(Stored records)
━━━━━━
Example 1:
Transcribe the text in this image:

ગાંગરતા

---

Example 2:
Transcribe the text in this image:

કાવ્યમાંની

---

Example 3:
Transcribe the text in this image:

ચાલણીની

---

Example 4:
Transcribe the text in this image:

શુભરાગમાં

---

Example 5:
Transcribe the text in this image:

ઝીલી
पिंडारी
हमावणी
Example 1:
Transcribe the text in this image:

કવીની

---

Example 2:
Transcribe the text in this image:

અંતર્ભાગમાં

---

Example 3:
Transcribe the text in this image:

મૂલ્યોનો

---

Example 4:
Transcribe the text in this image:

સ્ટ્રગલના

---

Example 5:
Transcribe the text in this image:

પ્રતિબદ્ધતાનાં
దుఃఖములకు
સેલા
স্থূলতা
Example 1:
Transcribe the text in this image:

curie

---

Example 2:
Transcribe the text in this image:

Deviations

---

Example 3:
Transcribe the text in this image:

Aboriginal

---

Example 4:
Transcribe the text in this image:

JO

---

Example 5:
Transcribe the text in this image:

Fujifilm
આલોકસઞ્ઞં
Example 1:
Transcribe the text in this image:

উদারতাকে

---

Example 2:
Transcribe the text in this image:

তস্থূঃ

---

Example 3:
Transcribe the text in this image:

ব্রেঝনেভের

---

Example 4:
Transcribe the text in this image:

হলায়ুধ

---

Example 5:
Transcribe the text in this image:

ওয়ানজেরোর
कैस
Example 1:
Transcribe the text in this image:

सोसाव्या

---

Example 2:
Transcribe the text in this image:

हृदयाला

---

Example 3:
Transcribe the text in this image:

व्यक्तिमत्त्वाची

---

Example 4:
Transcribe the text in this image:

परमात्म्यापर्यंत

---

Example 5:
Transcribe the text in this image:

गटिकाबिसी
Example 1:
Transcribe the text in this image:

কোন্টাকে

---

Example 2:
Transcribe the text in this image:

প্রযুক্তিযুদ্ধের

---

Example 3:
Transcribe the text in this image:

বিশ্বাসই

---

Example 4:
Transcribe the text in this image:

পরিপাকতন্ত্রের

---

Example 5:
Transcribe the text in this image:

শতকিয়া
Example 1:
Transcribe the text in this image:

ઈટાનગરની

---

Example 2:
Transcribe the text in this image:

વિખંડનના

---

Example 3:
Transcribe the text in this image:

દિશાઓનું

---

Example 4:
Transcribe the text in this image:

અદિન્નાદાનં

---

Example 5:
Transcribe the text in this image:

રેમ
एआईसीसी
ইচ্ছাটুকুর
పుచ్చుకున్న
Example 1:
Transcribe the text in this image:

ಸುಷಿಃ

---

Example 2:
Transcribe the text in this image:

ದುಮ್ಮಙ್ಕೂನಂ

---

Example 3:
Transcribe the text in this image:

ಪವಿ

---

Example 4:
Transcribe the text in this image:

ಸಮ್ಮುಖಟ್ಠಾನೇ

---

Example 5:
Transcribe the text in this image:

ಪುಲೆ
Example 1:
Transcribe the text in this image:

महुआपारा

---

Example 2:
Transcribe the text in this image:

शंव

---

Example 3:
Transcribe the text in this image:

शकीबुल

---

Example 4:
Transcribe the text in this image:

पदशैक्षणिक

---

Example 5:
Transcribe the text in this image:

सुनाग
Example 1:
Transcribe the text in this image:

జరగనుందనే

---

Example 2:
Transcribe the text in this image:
━━━━━━
* _Exercise_: Return the entries unchanged, starting from the first line and ending with the line that contains "અદિન્નાદાનં", including that line.

* _Response_:
Example 1:
Transcribe the text in this image:

ગાંગરતા

---

Example 2:
Transcribe the text in this image:

કાવ્યમાંની

---

Example 3:
Transcribe the text in this image:

ચાલણીની

---

Example 4:
Transcribe the text in this image:

શુભરાગમાં

---

Example 5:
Transcribe the text in this image:

ઝીલી
पिंडारी
हमावणी
Example 1:
Transcribe the text in this image:

કવીની

---

Example 2:
Transcribe the text in this image:

અંતર્ભાગમાં

---

Example 3:
Transcribe the text in this image:

મૂલ્યોનો

---

Example 4:
Transcribe the text in this image:

સ્ટ્રગલના

---

Example 5:
Transcribe the text in this image:

પ્રતિબદ્ધતાનાં
దుఃఖములకు
સેલા
স্থূলতা
Example 1:
Transcribe the text in this image:

curie

---

Example 2:
Transcribe the text in this image:

Deviations

---

Example 3:
Transcribe the text in this image:

Aboriginal

---

Example 4:
Transcribe the text in this image:

JO

---

Example 5:
Transcribe the text in this image:

Fujifilm
આલોકસઞ્ઞં
Example 1:
Transcribe the text in this image:

উদারতাকে

---

Example 2:
Transcribe the text in this image:

তস্থূঃ

---

Example 3:
Transcribe the text in this image:

ব্রেঝনেভের

---

Example 4:
Transcribe the text in this image:

হলায়ুধ

---

Example 5:
Transcribe the text in this image:

ওয়ানজেরোর
कैस
Example 1:
Transcribe the text in this image:

सोसाव्या

---

Example 2:
Transcribe the text in this image:

हृदयाला

---

Example 3:
Transcribe the text in this image:

व्यक्तिमत्त्वाची

---

Example 4:
Transcribe the text in this image:

परमात्म्यापर्यंत

---

Example 5:
Transcribe the text in this image:

गटिकाबिसी
Example 1:
Transcribe the text in this image:

কোন্টাকে

---

Example 2:
Transcribe the text in this image:

প্রযুক্তিযুদ্ধের

---

Example 3:
Transcribe the text in this image:

বিশ্বাসই

---

Example 4:
Transcribe the text in this image:

পরিপাকতন্ত্রের

---

Example 5:
Transcribe the text in this image:

শতকিয়া
Example 1:
Transcribe the text in this image:

ઈટાનગરની

---

Example 2:
Transcribe the text in this image:

વિખંડનના

---

Example 3:
Transcribe the text in this image:

દિશાઓનું

---

Example 4:
Transcribe the text in this image:

અદિન્નાદાનં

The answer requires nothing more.